> **Task item A**: In the United Way passage, how much did the Southeastern Pennsylvania chapter raise to meet its 2006 campaign goal?
> **Task item B**: Please continue the passage about United Way's funding plans, picking up after its final sentence.

> **Text passage**:

Making better use of future dollars

The United Way of Southeastern Pennsylvania this month said it had met its 2006 campaign goal by raising more than $52 million. Achieving the local chapter's largest growth since 1987 was a challenge.

But it might not come close to the challenge of carrying out the plans that the local United Way chief, Alba Martinez, has for distributing the dollars it will raise in years to come.

Change is not new to the United Way - and that's good. The organization, especially under Martinez, has moved from a scatter-shot approach to funding local groups, to setting an agenda that addresses some of the region's most pressing needs. United Way will target its discretionary dollars - those not earmarked by donors - to programs it thinks will do the most to meet those needs.

Making progress on the agenda items - early childhood education, after-school activities, job-skills training, the well-being of the region's senior citizens - is absolutely crucial. To reach those goals, United Way of Southeast Pennsylvania will change the way it distributes much of its money beginning in 2008.

> **Dataset entries**:
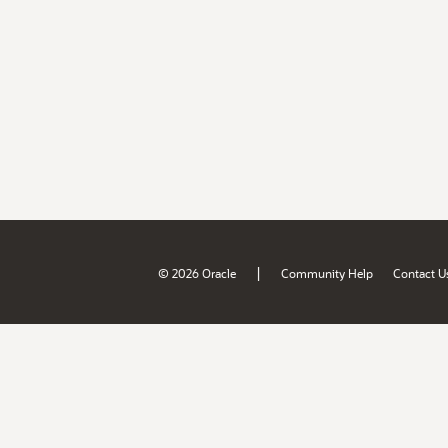
|
© 2026 Oracle
Community Help
Contact U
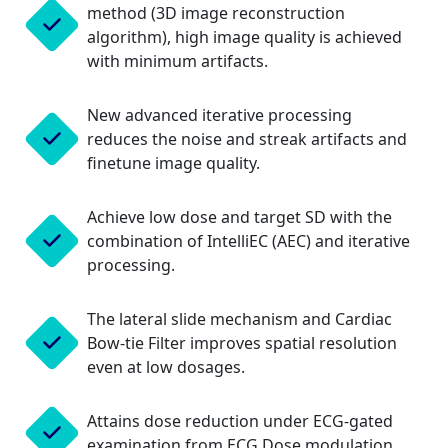
method (3D image reconstruction
algorithm), high image quality is achieved
with minimum artifacts.
New advanced iterative processing
reduces the noise and streak artifacts and
finetune image quality.
Achieve low dose and target SD with the
combination of IntelliEC (AEC) and iterative
processing.
The lateral slide mechanism and Cardiac
Bow-tie Filter improves spatial resolution
even at low dosages.
Attains dose reduction under ECG-gated
examination from ECG Dose modulation.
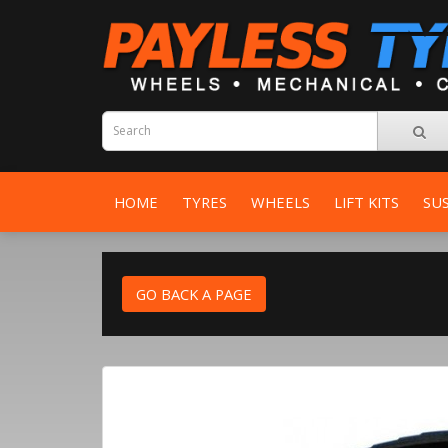
HOME
TYRES
WHEELS
LIFT KITS
SU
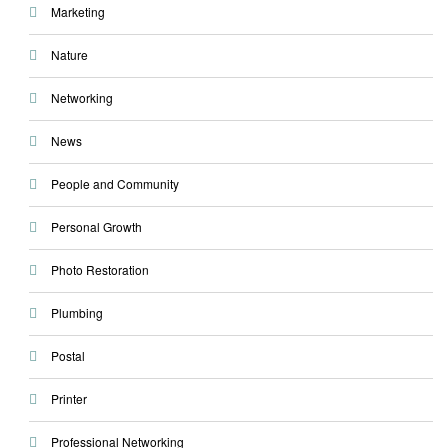
Marketing
Nature
Networking
News
People and Community
Personal Growth
Photo Restoration
Plumbing
Postal
Printer
Professional Networking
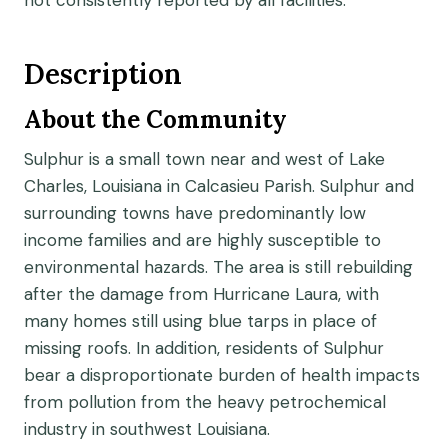
not consistently reported by all facilities.
Description
About the Community
Sulphur is a small town near and west of Lake
Charles, Louisiana in Calcasieu Parish. Sulphur and
surrounding towns have predominantly low
income families and are highly susceptible to
environmental hazards. The area is still rebuilding
after the damage from Hurricane Laura, with
many homes still using blue tarps in place of
missing roofs. In addition, residents of Sulphur
bear a disproportionate burden of health impacts
from pollution from the heavy petrochemical
industry in southwest Louisiana.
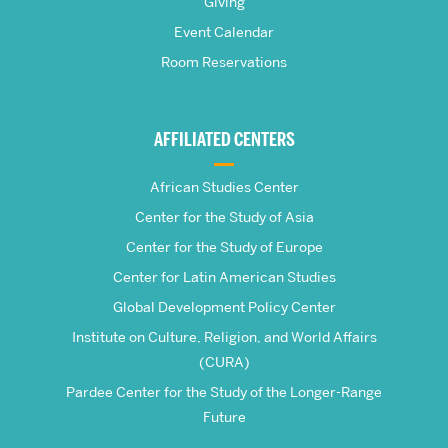
Giving
School
Event Calendar
Room Reservations
of
Global
AFFILIATED CENTERS
Studies
African Studies Center
Center for the Study of Asia
Center for the Study of Europe
Center for Latin American Studies
Global Development Policy Center
Institute on Culture, Religion, and World Affairs
(CURA)
Pardee Center for the Study of the Longer-Range
Future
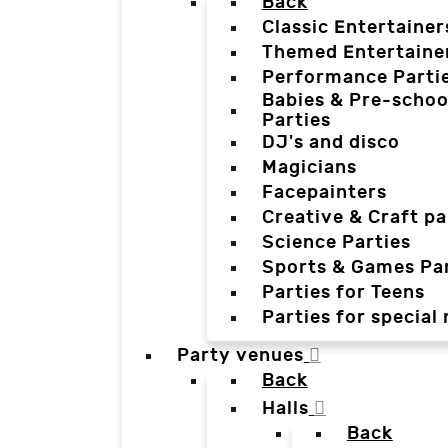
Back
Classic Entertainer
Themed Entertaine
Performance Parti
Babies & Pre-schoo
Parties
DJ's and disco
Magicians
Facepainters
Creative & Craft pa
Science Parties
Sports & Games Par
Parties for Teens
Parties for special
Party venues
Back
Halls
Back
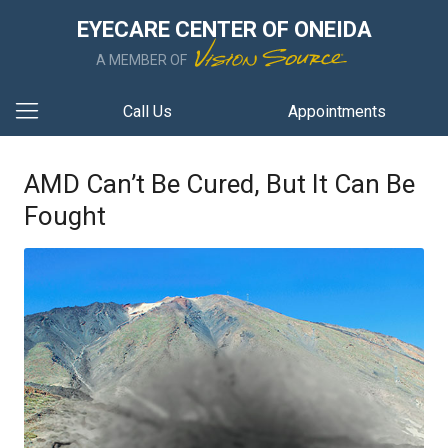
EYECARE CENTER OF ONEIDA
A MEMBER OF
Call Us
Appointments
AMD Can’t Be Cured, But It Can Be
Fought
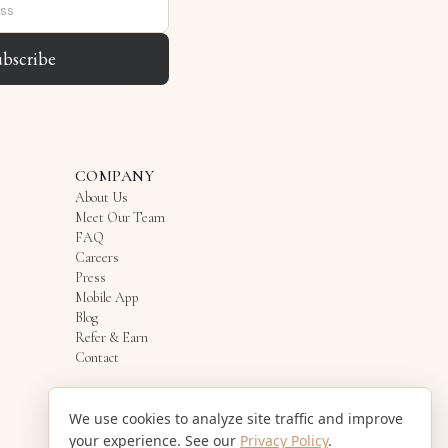
ubscribe
COMPANY
About Us
Meet Our Team
FAQ
Careers
Press
Mobile App
Blog
Refer & Earn
Contact
We use cookies to analyze site traffic and improve
your experience. See our
Privacy Policy
.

> **Reply A**: More than $52 million.

> **Reply B**:
With its general funds, United Way will solicit proposals from would-be recipients on what they'd do with the money to meet United Way's priorities. United Way will reward evidence-based approaches that offer clarity about desired results. Some groups will scream. It will be nerve-wracking for groups used to a certain level of United Way funding to have to compete this way.

Martinez says the United Way won't just pull all funding from organizations that have relied on it. Such groups will get transition grants. But accountability will rule.

It's a riskier way for the regional charity to do business. But with risk comes the potential of life-changing reward.